Organizers: Delaram Kahrobaei, Vladimir Shpilrain, Robert Gilman, and Alexei Myasnikov


2:30-3:30 pm
Room 3307, CUNY Graduate Center
365 Fifth Avenue at 34th Street

February 2: Jonathan Gryak (University of Michigan), Solving the Conjugacy Decision Problem via Machine Learning
Abstract: In this talk we consider the application of machine learning and pattern recognition techniques to solving algorithmic problems in finitely presented groups. In particular, we utilize supervised learning methods to solve the conjugacy decision problem in several finitely presented groups.
This is joint work with R. H. Haralick and D. Kahrobaei.

February 16: Tuval Foguel and Josh Hiller (Adelphi University), On Bruck's Prolongation and Contraction Maps
Abstract: We define a new family of quasigroups: Bruck quasigroups (where aa^2=a^2a and a^2=b^2 for all possible a and b). We use Bruck's prolongation and contraction maps to explore properties of this family of quasigroups. Among other results, we show that there is a one-to-one correspondence between Bruck quasigroups and uniquely 2-divisible quasigroups. As a corollary to this result we find a correspondence between idempotent quasigroups and loops of exponent 2. We then use this correspondence to study some interesting loops of exponent 2 and some interesting idempotent quasigroups. We also present an algebraic generalization of Bruck's prolongation.

Wednesday, April 25, 4:00, room 4421: Antonio Tortora (Universita di Salerno, Italy), On conciseness of some commutator words
Abstract: If w = w(x_1,..., x_n) is a group-word in variables x_1,...,x_n, we denote by w(G) the verbal subgroup of the group G generated by the set G_w of all values of w in G. A group-word w is called concise if the finiteness of G_w for every group G always implies the finiteness of w(G). The aim of this talk is to survey old and new results concerning the conciseness of some commutator words.

Wednesday, April 25, 4:45, room 4421: Maria Tota (Universita di Salerno, Italy), On the primitivity of PRESENT and other lightweight ciphers
Abstract: We provide two sufficient conditions to guarantee that the round functions of a translation based cipher generate a primitive group. Furthermore, we prove that, under certain hypotheses, such a group is the alternating group.
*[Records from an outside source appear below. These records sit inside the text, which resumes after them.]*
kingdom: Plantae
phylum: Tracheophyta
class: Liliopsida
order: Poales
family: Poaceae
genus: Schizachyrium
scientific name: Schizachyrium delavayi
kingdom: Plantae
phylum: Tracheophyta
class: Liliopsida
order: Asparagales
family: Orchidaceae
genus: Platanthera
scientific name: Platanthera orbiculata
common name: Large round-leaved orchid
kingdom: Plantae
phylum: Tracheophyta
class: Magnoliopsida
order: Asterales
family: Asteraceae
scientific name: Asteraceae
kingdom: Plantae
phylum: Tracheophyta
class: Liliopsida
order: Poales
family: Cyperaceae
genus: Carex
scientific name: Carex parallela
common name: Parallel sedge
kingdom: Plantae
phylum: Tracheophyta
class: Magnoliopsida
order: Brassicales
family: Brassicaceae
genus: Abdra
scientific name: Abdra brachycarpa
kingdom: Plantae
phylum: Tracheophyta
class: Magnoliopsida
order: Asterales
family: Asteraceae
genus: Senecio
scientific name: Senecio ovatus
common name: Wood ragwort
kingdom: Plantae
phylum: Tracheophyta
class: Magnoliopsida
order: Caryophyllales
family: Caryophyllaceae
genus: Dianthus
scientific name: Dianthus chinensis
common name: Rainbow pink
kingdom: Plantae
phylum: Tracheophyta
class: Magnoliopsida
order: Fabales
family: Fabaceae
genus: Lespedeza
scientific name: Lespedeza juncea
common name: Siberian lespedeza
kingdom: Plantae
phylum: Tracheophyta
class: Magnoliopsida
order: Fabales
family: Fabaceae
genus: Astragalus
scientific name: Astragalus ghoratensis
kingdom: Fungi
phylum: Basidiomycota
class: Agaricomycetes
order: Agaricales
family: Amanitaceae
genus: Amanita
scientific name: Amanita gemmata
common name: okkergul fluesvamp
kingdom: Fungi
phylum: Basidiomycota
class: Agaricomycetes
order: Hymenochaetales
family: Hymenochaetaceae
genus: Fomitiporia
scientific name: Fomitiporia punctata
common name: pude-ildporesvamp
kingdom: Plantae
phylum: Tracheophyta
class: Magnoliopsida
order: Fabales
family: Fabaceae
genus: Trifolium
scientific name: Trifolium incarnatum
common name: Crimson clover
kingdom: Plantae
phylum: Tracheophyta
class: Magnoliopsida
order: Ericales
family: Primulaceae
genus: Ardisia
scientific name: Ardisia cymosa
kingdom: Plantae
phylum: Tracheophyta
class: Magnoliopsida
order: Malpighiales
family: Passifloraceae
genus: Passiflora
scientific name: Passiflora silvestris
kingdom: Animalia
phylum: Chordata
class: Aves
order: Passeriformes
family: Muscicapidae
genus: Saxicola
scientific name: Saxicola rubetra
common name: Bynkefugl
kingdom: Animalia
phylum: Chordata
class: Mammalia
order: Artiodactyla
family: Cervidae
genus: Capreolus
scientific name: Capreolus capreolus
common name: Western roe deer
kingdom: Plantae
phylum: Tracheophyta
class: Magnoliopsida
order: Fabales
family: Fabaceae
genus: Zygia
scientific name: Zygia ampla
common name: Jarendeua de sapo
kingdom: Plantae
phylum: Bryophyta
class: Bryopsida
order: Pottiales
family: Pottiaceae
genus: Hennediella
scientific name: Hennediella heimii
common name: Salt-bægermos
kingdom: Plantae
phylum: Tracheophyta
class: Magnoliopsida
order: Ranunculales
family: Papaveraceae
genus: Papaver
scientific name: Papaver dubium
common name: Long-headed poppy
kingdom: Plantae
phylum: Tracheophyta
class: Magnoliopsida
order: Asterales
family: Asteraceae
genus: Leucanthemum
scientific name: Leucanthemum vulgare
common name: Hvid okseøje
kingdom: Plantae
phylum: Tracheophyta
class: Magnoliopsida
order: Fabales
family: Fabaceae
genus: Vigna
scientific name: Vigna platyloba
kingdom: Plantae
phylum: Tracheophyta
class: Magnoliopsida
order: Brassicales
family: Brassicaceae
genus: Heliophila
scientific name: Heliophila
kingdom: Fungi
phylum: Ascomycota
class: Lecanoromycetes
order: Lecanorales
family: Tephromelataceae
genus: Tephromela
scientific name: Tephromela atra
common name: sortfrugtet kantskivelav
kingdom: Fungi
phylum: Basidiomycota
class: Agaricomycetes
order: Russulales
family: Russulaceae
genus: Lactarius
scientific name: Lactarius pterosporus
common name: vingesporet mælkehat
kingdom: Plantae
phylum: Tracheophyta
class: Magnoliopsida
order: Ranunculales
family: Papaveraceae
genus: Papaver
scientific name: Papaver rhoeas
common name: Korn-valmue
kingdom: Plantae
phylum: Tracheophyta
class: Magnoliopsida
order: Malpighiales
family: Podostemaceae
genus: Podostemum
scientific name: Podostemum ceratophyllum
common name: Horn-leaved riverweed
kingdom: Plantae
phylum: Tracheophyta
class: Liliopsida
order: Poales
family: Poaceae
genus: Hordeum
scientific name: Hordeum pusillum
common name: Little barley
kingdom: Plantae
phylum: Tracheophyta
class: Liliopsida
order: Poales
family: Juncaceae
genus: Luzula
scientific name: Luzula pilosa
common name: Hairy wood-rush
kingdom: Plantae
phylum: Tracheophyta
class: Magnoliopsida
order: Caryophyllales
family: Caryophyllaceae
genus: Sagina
As a consequence, we deduce that the round functions of some lightweight translation based ciphers, such as the PRESENT cipher, generate the alternating group.

April 27: Alexander Ushakov (Stevens Institute of Technology), An attack on WalnutDSA
Abstract: We analyze security properties of a digital signature algorithm recently proposed by I. Anshel, D. Atkins, D. Goldfeld, and P. Gunnels, named WalnutDSA, that has been accepted by the National Institute of Standards and Technology for evaluation as a standard for quantum-resistant public-key cryptography. At the core of the algorithm is an action, named e-multiplication, of a braid group on some finite set. The protocol assigns a pair of braids to the signer as a private key. A signature of a message $m$ is a specially constructed braid that is obtained as a product of private keys, the hash value of $m$ encoded as a braid, and three specially designed cloaking elements. We present a heuristic algorithm that allows a passive eavesdropper to recover a substitute for the signer's private key by removing cloaking elements and then solving a system of conjugacy equations in braids. Our attack has 100% success rate on randomly generated instances of the protocol. It works with braids only and its success rate is not affected by a choice of a base finite field. In particular, it has the same 100% success rate for recently suggested parameters values (including a new way to generate cloaking elements).
Based on a joint work with M. Kotov and A. Menshov

May 4: Gabriel Zapata (CUNY Graduate Center), Using transversals in public-key cryptography
Abstract: We present a key exchange protocol based on the idea of Kahrobaei and Shpilrain, which compares favorably to the Diffie-Hellman protocol based on a cyclic group. In their protocol, Kahrobaei and Shpilrain implement the semidirect product G = K \ltimes H, where K is a subgroup of G and H is normal in G. In our proposal we replace K \ltimes H with a set T \times H (where T is a transversal of a group G and H is a subgroup of G) and determine a rewriting method that allows for a description of a product in T \times H such that G becomes isomorphic to T \times H.